This classic optimization method updates weights using the negative gradient of the loss function.
What is Gradient Descent?
This foundational CNN architecture, introduced in 1998, was designed for handwritten digit recognition.
What is LeNet?
This technique randomly disables neurons during training to reduce overfitting.
What is Dropout?
This landmark 2017 paper introduced the Transformer architecture with the phrase “Attention Is All You Need.”
What is the Transformer?
This learning framework trains agents through rewards and punishments from interactions with an environment.
What is Reinforcement Learning?
This variant of gradient descent uses only one training example at a time for updates.
What is Stochastic Gradient Descent (SGD)?
This 2012 CNN architecture dramatically improved ImageNet performance using ReLU activations and GPUs.
What is AlexNet?
This regularization method adds a penalty proportional to the square of the weights.
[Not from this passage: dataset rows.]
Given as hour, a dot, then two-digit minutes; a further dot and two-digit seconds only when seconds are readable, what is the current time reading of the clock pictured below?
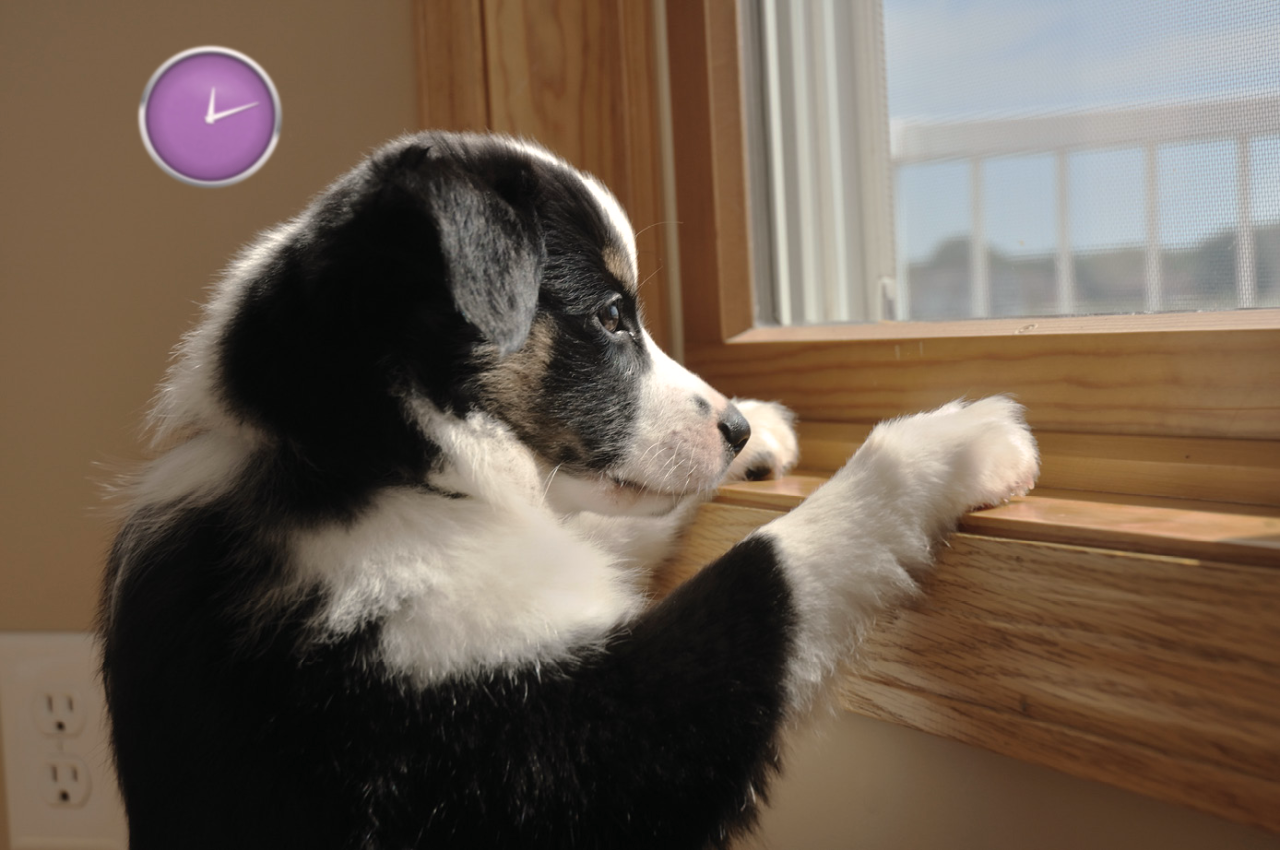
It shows 12.12
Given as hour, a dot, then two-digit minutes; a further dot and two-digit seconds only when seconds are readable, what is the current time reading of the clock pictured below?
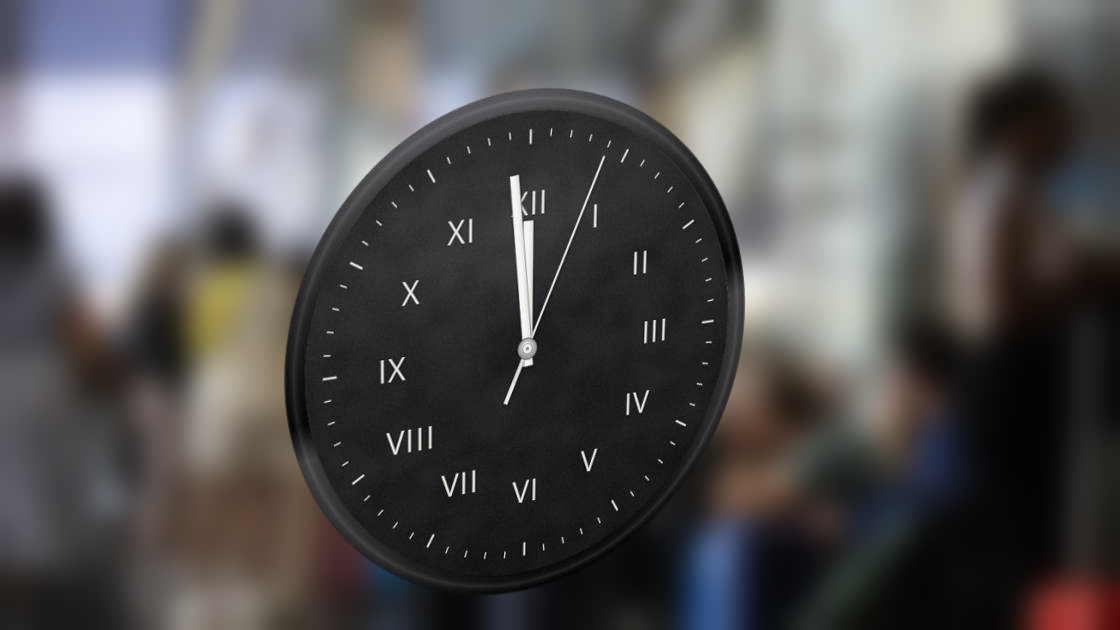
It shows 11.59.04
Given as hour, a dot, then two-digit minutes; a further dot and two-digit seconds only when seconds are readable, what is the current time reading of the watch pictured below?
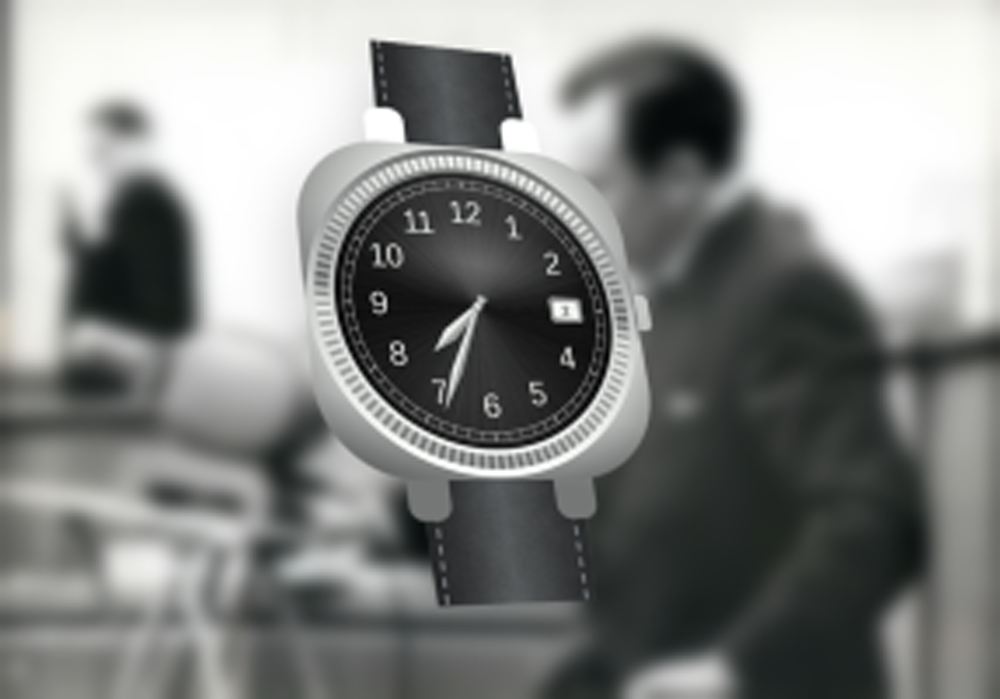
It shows 7.34
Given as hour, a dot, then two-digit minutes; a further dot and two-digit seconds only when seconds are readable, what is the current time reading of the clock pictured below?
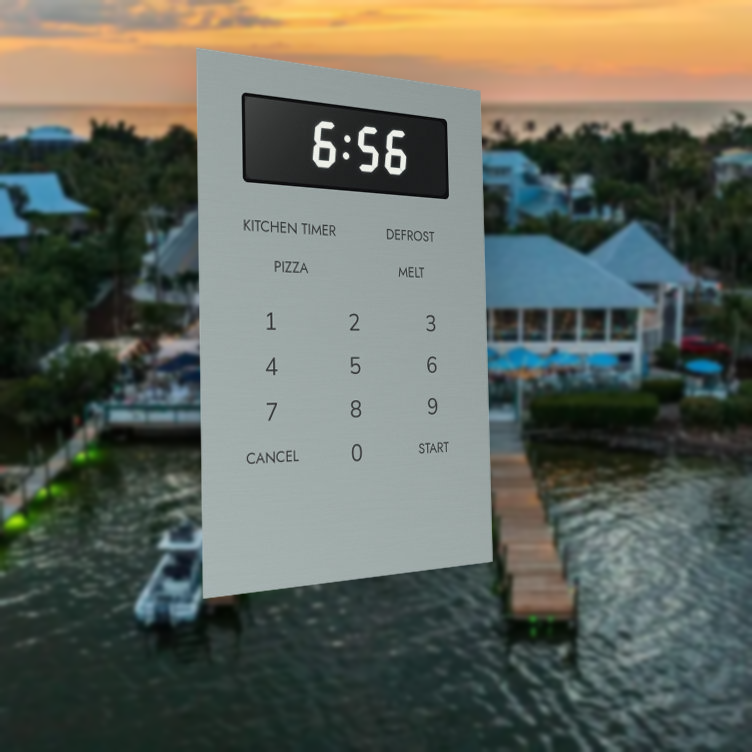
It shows 6.56
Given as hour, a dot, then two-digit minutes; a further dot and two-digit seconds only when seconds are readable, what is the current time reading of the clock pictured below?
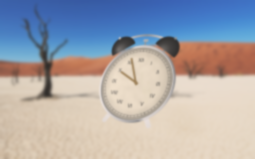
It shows 9.56
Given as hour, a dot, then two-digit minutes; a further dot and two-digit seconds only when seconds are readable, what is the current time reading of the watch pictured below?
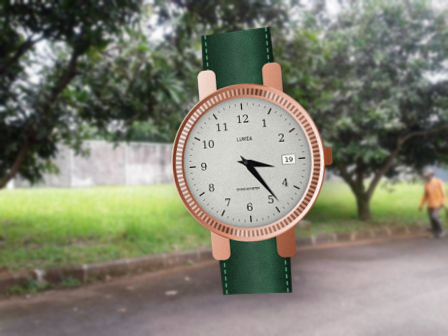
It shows 3.24
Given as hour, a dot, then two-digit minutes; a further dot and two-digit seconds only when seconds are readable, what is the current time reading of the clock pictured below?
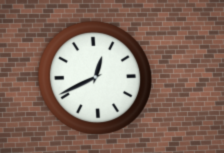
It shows 12.41
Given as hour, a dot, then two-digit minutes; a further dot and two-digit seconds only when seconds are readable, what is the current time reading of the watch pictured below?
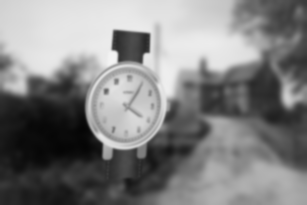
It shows 4.05
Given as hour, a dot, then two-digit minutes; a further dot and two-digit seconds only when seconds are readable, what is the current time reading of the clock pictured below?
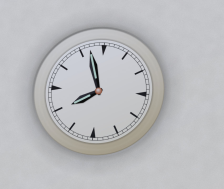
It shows 7.57
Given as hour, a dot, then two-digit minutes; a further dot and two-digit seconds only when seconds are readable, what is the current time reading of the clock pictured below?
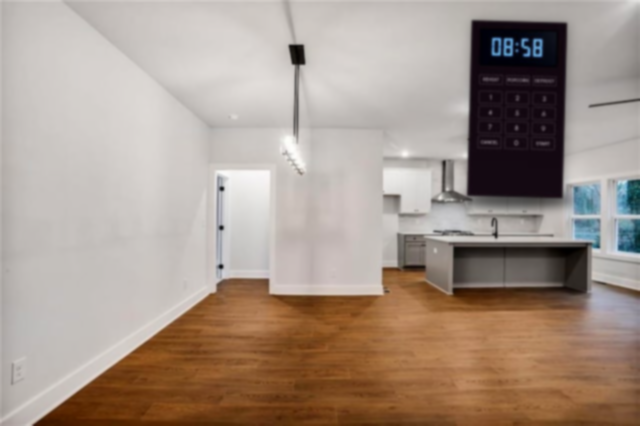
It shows 8.58
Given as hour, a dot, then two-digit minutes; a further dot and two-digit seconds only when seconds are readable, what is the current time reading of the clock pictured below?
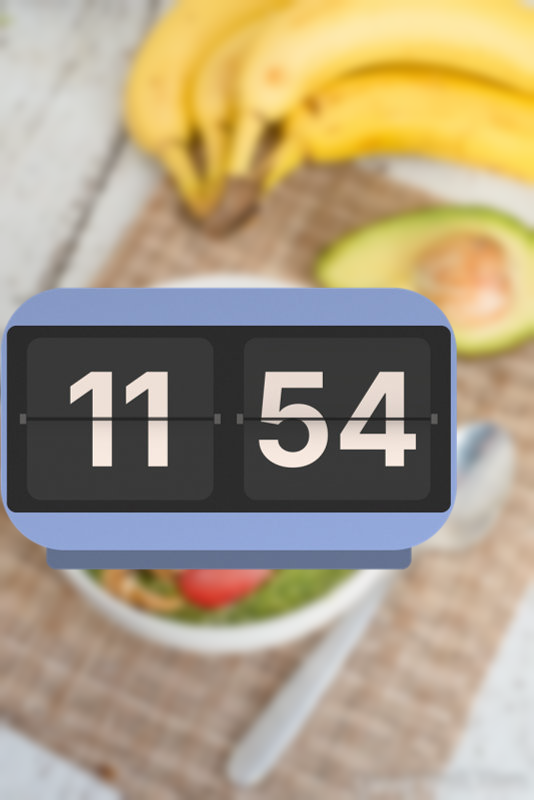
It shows 11.54
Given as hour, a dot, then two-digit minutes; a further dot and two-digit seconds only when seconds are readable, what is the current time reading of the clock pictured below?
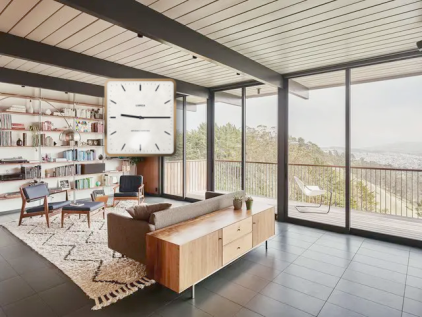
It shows 9.15
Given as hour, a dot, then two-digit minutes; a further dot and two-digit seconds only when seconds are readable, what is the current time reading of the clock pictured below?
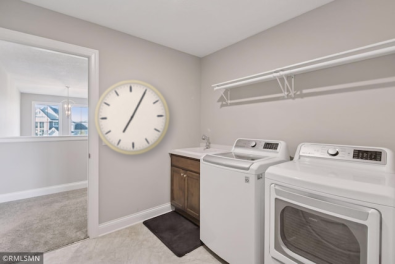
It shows 7.05
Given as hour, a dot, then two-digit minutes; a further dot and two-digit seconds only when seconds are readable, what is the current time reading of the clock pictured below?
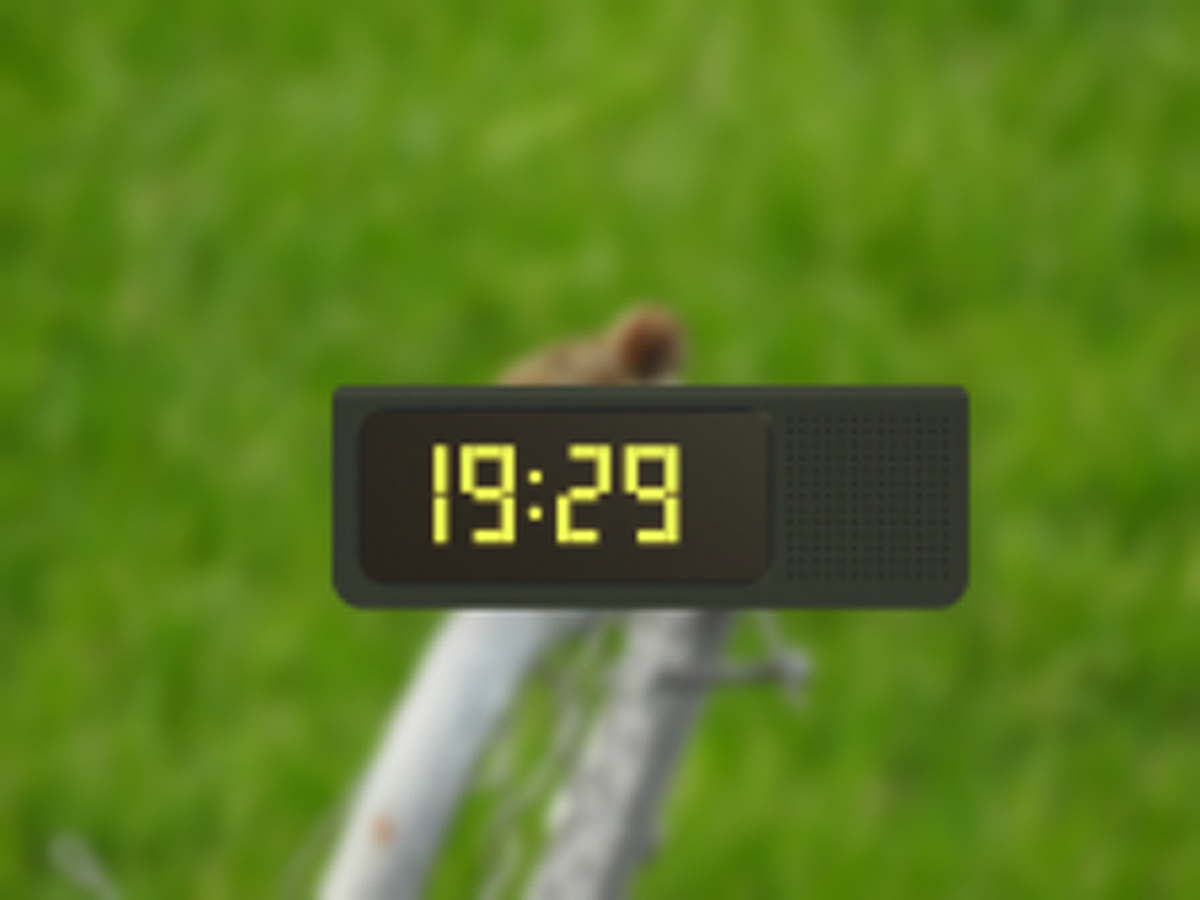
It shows 19.29
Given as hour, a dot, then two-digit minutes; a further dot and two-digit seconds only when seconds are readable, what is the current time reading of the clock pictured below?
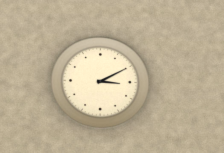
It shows 3.10
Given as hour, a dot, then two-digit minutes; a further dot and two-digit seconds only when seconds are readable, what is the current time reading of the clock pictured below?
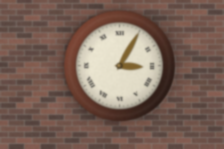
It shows 3.05
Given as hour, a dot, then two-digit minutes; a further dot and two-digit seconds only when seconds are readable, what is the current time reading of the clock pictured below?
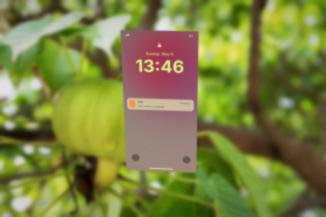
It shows 13.46
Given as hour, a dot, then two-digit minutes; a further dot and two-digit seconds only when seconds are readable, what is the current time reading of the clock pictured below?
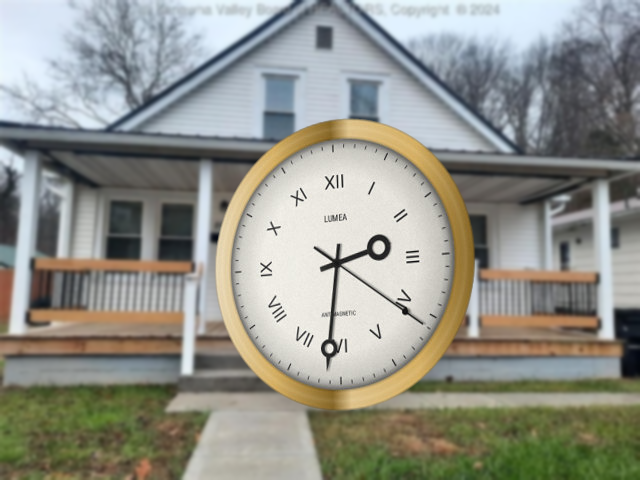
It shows 2.31.21
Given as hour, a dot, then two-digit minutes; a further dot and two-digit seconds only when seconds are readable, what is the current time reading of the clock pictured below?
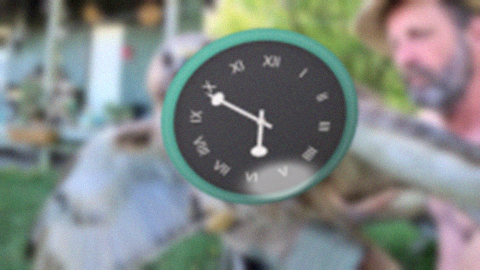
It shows 5.49
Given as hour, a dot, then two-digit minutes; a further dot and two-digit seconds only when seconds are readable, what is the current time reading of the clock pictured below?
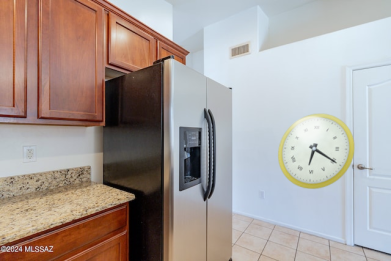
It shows 6.20
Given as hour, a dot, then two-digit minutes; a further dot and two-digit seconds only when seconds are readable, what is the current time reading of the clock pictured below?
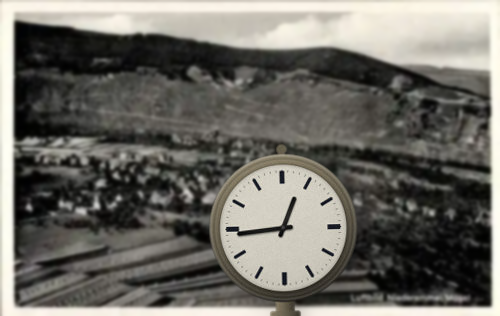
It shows 12.44
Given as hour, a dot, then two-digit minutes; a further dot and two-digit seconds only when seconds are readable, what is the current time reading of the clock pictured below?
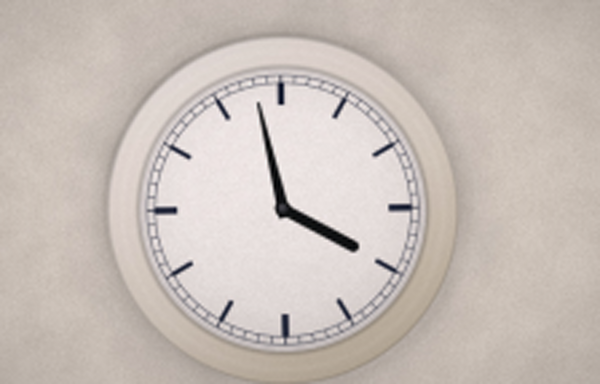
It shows 3.58
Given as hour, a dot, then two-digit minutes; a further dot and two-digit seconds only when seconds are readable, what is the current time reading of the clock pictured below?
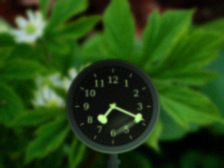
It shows 7.19
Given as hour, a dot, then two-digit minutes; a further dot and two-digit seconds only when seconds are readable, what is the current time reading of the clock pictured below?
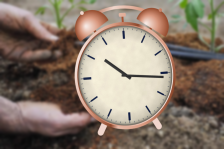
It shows 10.16
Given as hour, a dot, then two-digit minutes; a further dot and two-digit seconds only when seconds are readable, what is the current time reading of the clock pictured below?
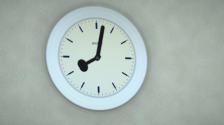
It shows 8.02
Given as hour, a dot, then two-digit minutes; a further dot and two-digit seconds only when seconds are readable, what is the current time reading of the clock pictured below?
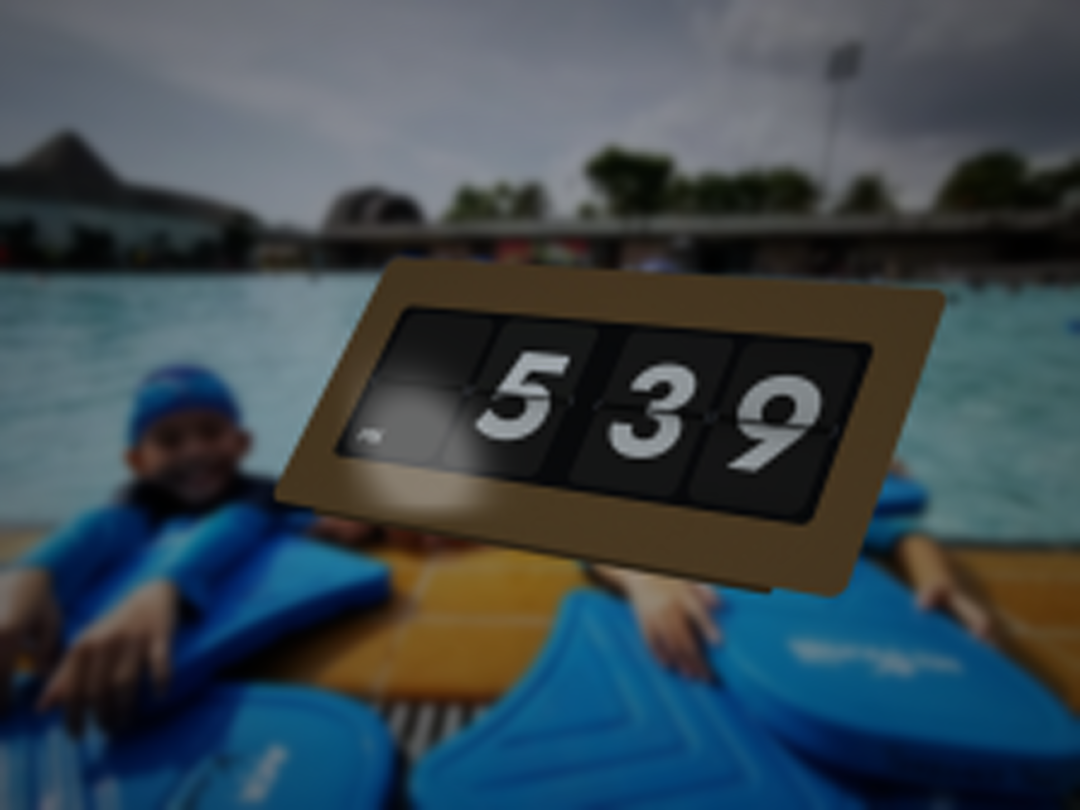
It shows 5.39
What is L2 Regularization (Weight Decay)?
This mechanism allows a model to focus on different parts of an input sequence simultaneously.
What is Self-Attention?
This component in reinforcement learning decides which action an agent should take.
What is a Policy?
This optimizer combines momentum with adaptive learning rates using first and second moment estimates.
What is Adam?
This architecture introduced very deep networks using small 3×3 convolution filters.
What is VGGNet?
This method stops training when validation performance begins to worsen.
What is Early Stopping?
This Transformer-based language model introduced bidirectional pretraining for NLP tasks.
What is BERT?
This value represents the expected cumulative future reward from a given state.
What is the Value Function?
This optimization technique helps accelerate SGD by adding a fraction of the previous update vector.
What is Momentum?
This CNN architecture introduced “skip connections” to address vanishing gradients in deep networks.
What is ResNet?
This data augmentation technique flips, rotates, or crops images to improve generalization.
What is Image Augmentation?
This family of autoregressive Transformer models is known for large-scale text generation.
What is GPT?
This popular RL algorithm updates action values using the Bellman equation and temporal-difference learning.
What is Q-Learning?
This optimizer modifies AdaGrad by using an exponentially decaying average of squared gradients.
What is RMSProp?
This architecture uses “Inception modules” to process multiple convolution sizes in parallel.
What is GoogLeNet (Inception Network)?
This normalization technique stabilizes training by normalizing activations within mini-batches.
What is Batch Normalization?
This positional technique injects sequence order information into Transformer embeddings.
What are Positional Encodings?
This tradeoff balances trying new actions versus exploiting known rewarding actions.
What is the Exploration–Exploitation Tradeoff?